This week, the N.C. Department of Transportation unveiled a new form for changing a gender designation on a driver’s license or ID.

Previously, people who wanted to change their gender marker had to provide a surgeon’s letter saying they had undergone gender reassignment surgery. The new form can be certified by more health providers, as well as therapists and social workers. 

“We still have a long way to go before LGBTQ North Carolinians are seen as equal citizens in the eyes of the law, but this is one step in that direction,” Equality NC executive director Kendra R. Johnson said in a statement. “People of all genders shouldn’t have to face invasive questioning and surgical requirements just to have their government identification reflect their true identity. Trans men are men and trans women are women—period.”

The form asks applicants to circle either male or female as their sex designation and affirm they are requesting the change to reflect their gender identity, “not for any fraudulent or other unlawful purpose.” A health care or social service provider then has to affirm the applicant’s gender identity. The applicant has to bring in the form along with their old ID, pay for a new ID, and take a new picture. (U.S. passports, birth certificates, and court orders reflecting a person’s gender identity are also accepted. Name changes are a separate process.)

The new process is modeled after one recommended by the American Association of Motor Vehicle Administrators and in use in twenty-one states.

According to the 2015 U.S. Transgender Survey, only 10 percent of respondents in North Carolina reported that all of their IDs had the name and gender they preferred. About three-quarters said none of their IDs had the name and gender they preferred.

“We applaud this step the DMV has taken to modernize the process to update gender markers on driver’s licenses,” Sarah Gillooly, director of political strategy and advocacy for the ACLU of North Carolina said in a statement. “Driver’s licenses are basic forms of identification that many people use to participate in public life, and this policy update will help transgender North Carolinians do just that.”

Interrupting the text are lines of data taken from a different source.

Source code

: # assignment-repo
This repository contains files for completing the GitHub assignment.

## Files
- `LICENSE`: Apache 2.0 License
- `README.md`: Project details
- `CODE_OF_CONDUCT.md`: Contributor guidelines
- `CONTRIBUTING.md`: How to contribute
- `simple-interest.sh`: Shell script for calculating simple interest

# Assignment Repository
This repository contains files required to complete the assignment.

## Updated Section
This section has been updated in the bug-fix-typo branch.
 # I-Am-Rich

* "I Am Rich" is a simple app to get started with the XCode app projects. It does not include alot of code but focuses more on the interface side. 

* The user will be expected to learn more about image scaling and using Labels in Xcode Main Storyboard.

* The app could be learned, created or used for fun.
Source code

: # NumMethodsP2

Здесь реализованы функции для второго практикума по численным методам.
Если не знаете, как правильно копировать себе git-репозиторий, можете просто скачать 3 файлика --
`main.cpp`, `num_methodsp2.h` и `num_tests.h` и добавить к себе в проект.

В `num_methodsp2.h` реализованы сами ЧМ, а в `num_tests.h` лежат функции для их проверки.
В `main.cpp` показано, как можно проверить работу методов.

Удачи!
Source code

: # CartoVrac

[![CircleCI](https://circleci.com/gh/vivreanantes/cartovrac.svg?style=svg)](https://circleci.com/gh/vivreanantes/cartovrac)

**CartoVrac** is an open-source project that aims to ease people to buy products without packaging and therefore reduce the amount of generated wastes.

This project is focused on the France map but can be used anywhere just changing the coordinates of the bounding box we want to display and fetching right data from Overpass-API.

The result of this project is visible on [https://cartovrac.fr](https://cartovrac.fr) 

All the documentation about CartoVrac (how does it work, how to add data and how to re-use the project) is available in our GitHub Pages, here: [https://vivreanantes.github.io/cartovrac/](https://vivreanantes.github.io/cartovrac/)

Policies facilitating gender-marker changes were among many LGBTQ advocates had said the state—which infamously passed (and later repealed, mostly) HB 2 requiring people to use the bathroom that matches their birth certificate—is lacking. North Carolina, however, still doesn’t provide transgender-inclusive health benefits to state employees, doesn’t prohibit housing or employment discrimination based on sexual orientation or gender identity, and doesn’t have a law addressing hate crimes based on sexual orientation or gender identity.